Undergraduate Program in Neuroscience, Boston University, , 2 Cummington Mall, Boston, MA 02215, USA, Department of Neuroscience, University of Arizona, , 611 Gould-Simpson Science Building, Tucson, AZ 85721, USA, Department of Science and Education, Field Museum of Natural History, , 1400 South Lake Shore Drive, Chicago, IL 60605, USA, Department of Biology, Boston University, , 5 Cummington Mall, Boston, MA 02215, USA.
Proc Biol Sci. 2014 Apr 16;281(1784):20140217. doi: 10.1098/rspb.2014.0217. Print 2014 Jun 7.

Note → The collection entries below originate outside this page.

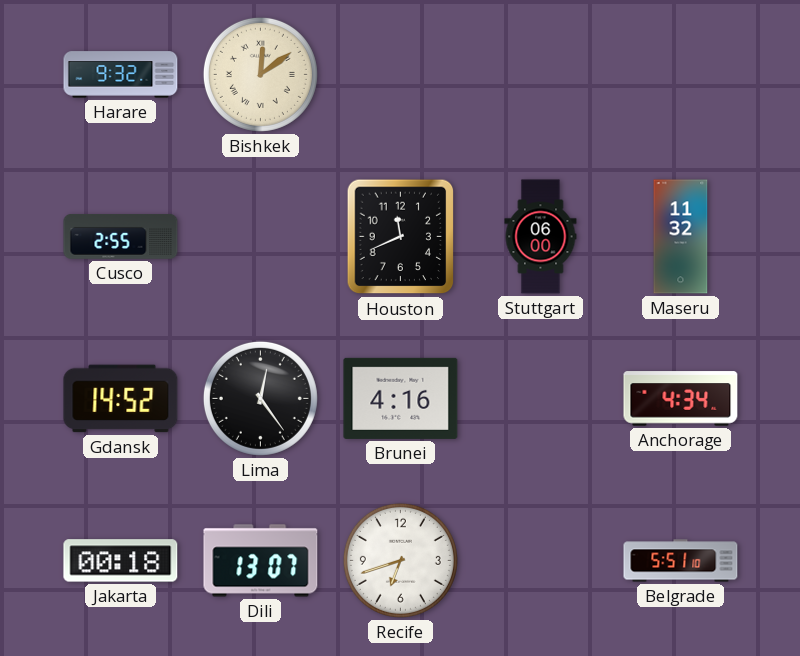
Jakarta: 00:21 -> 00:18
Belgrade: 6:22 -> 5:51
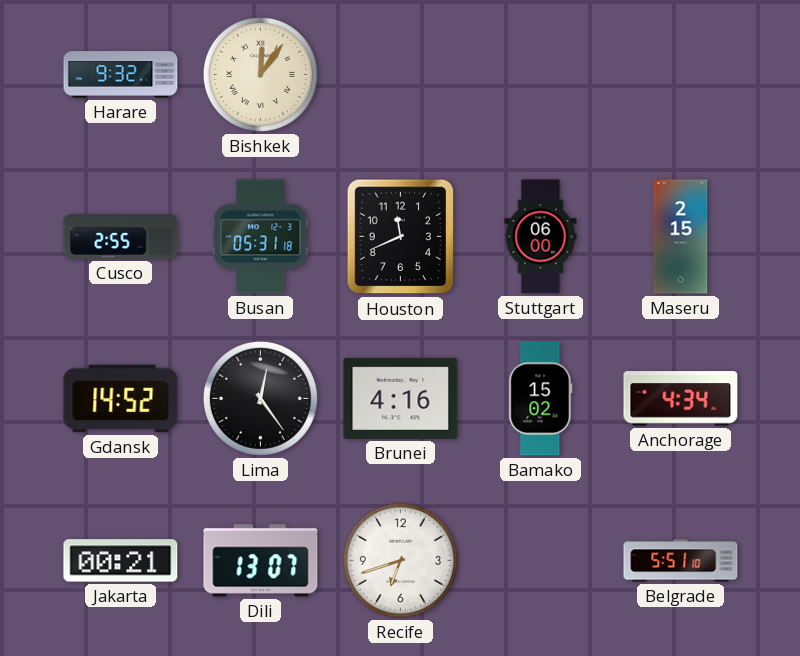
Bishkek: 12:09 -> 12:06
Busan: none -> 05:31
Maseru: 11:32 -> 2:15
Bamako: none -> 15:02
Jakarta: 00:18 -> 00:21
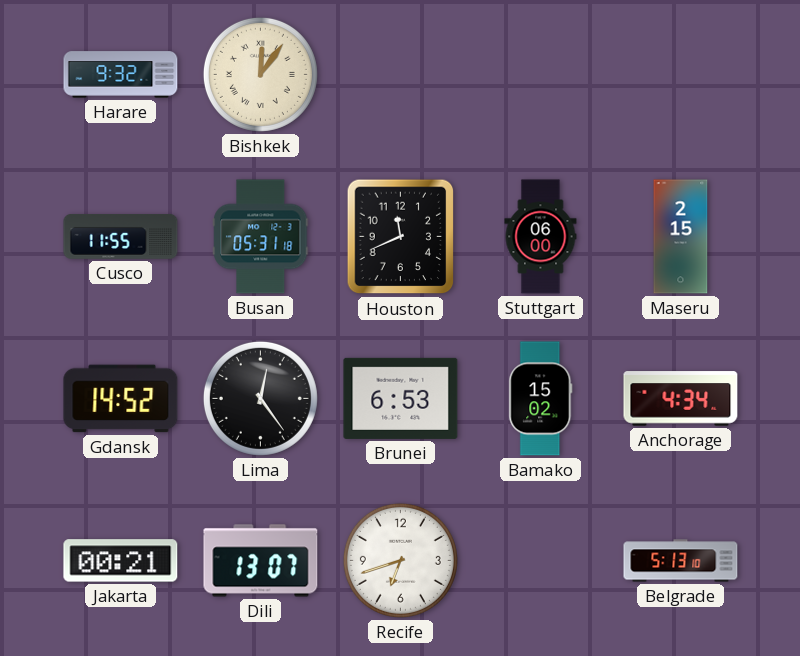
Cusco: 2:55 -> 11:55
Brunei: 4:16 -> 6:53
Belgrade: 5:51 -> 5:13
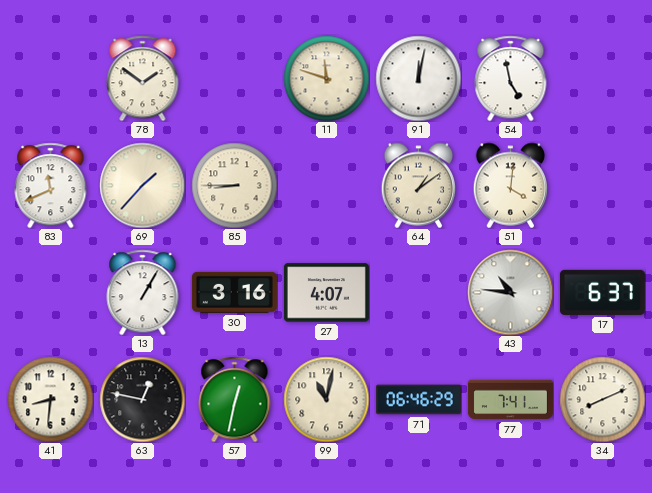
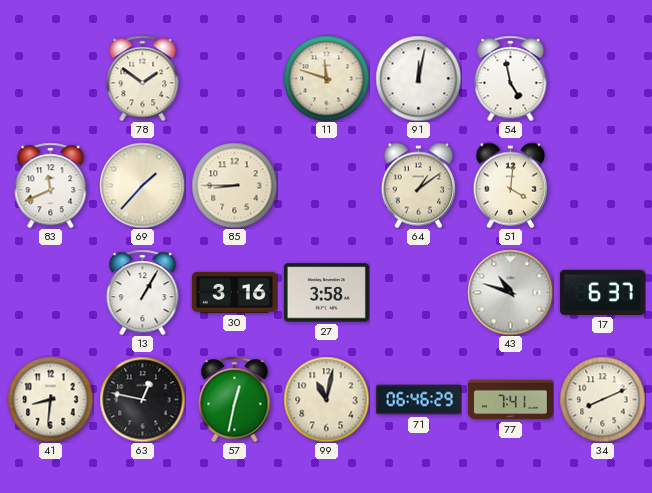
27: 4:07 -> 3:58
43: 10:46 -> 10:48
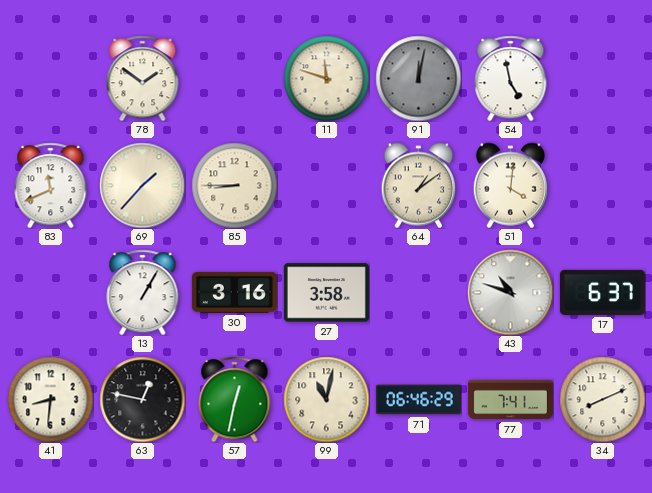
91 dial: white -> grey
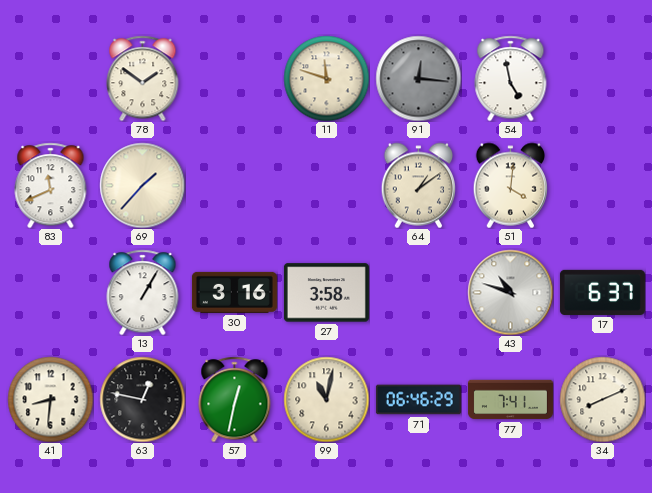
91: 12:02 -> 12:16
85: 8:45 -> none
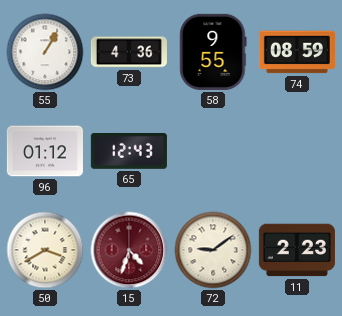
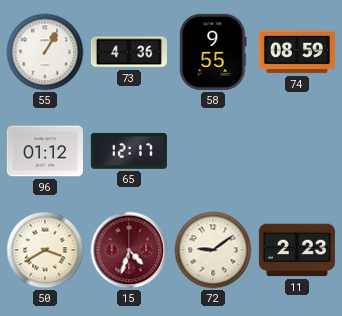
65: 12:43 -> 12:17
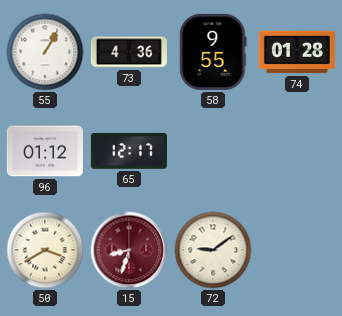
74: 08:59 -> 01:28
15: 4:33 -> 8:33
11: 2:23 -> none
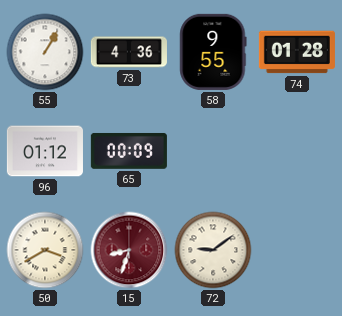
65: 12:17 -> 00:09
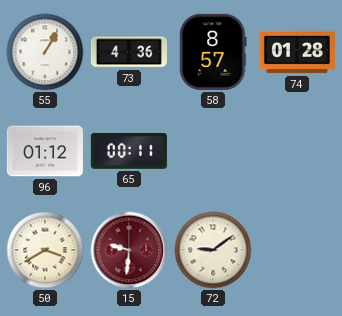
58: 9:55 -> 8:57
65: 00:09 -> 00:11
15: 8:33 -> 9:31
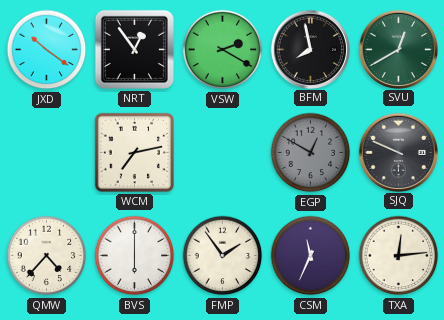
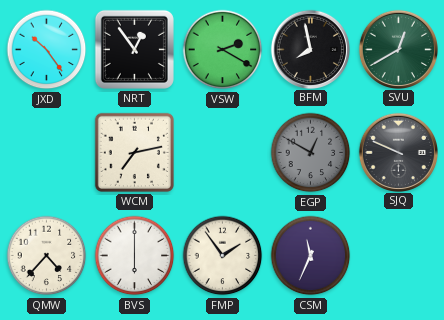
JXD: 10:21 -> 10:24
TXA: 12:14 -> none
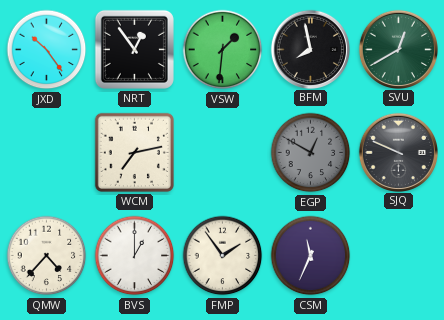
VSW: 2:20 -> 1:31
BVS: 6:00 -> 1:00
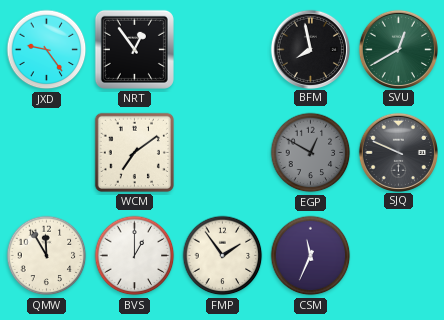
JXD: 10:24 -> 9:24
VSW: 1:31 -> none
WCM: 7:13 -> 7:09
QMW: 4:37 -> 11:55
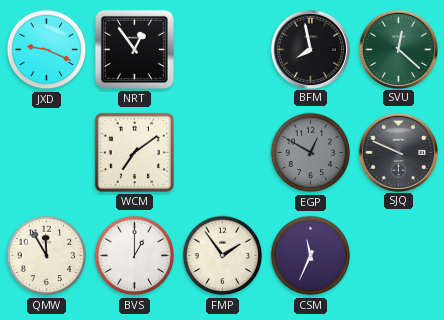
JXD: 9:24 -> 9:19
SVU: 12:40 -> 12:22
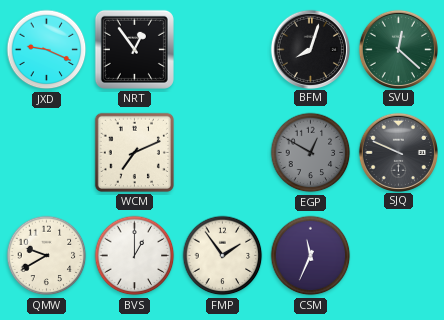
BFM: 7:58 -> 8:03
WCM: 7:09 -> 7:11
QMW: 11:55 -> 9:40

The extent to which size constrains the evolution of brain organization and the genesis of complex behaviour is a central, unanswered question in evolutionary neuroscience. Advanced cognition has long been linked to the expansion of specific brain compartments, such as the neocortex in vertebrates and the mushroom bodies in insects. Scaling constraints that limit the size of these brain regions in small animals may therefore be particularly significant to behavioural evolution. Recent findings from studies of paper wasps suggest miniaturization constrains the size of central sensory processing brain centres (mushroom body calyces) in favour of peripheral, sensory input centres (antennal and optic lobes). We tested the generality of this hypothesis in diverse eusocial hymenopteran species (ants, bees and wasps) exhibiting striking variation in body size and thus brain size. Combining multiple neuroanatomical datasets from these three taxa, we found no universal size constraint on brain organization within or among species. In fact, small-bodied ants with miniscule brains had mushroom body calyces proportionally as large as or larger than those of wasps and bees with brains orders of magnitude larger. Our comparative analyses suggest that brain organization in ants is shaped more by natural selection imposed by visual demands than intrinsic design limitations.
体型在多大程度上限制了大脑组织的进化和复杂行为的产生,这是进化神经科学中的一个核心问题,尚未得到解答。高级认知能力长期以来一直与特定脑区的扩张有关,例如脊椎动物的新皮层和昆虫的蘑菇体。因此,体型限制对小动物的这些脑区的大小限制可能对行为进化特别重要。最近对纸蜂的研究结果表明,小型化有利于外周感觉输入中心(触角和视神经叶),而不是中央感觉处理脑中心(蘑菇体果瓣)。我们在表现出显著体型和脑型差异的多种社会性膜翅目昆虫(蚂蚁、蜜蜂和黄蜂)物种中测试了这一假说的普遍性。我们结合了这三个分类群的多个神经解剖数据集,发现物种内或物种间的大脑组织没有普遍的体型限制。事实上,体型较小的蚂蚁,其大脑非常小,但蘑菇体果瓣的比例与体型大得多、脑容量大几个数量级的黄蜂和蜜蜂的蘑菇体果瓣一样大,或者更大。我们的比较分析表明,蚂蚁的大脑组织更多地受到视觉需求施加的自然选择的影响,而不是受到内在设计限制的影响。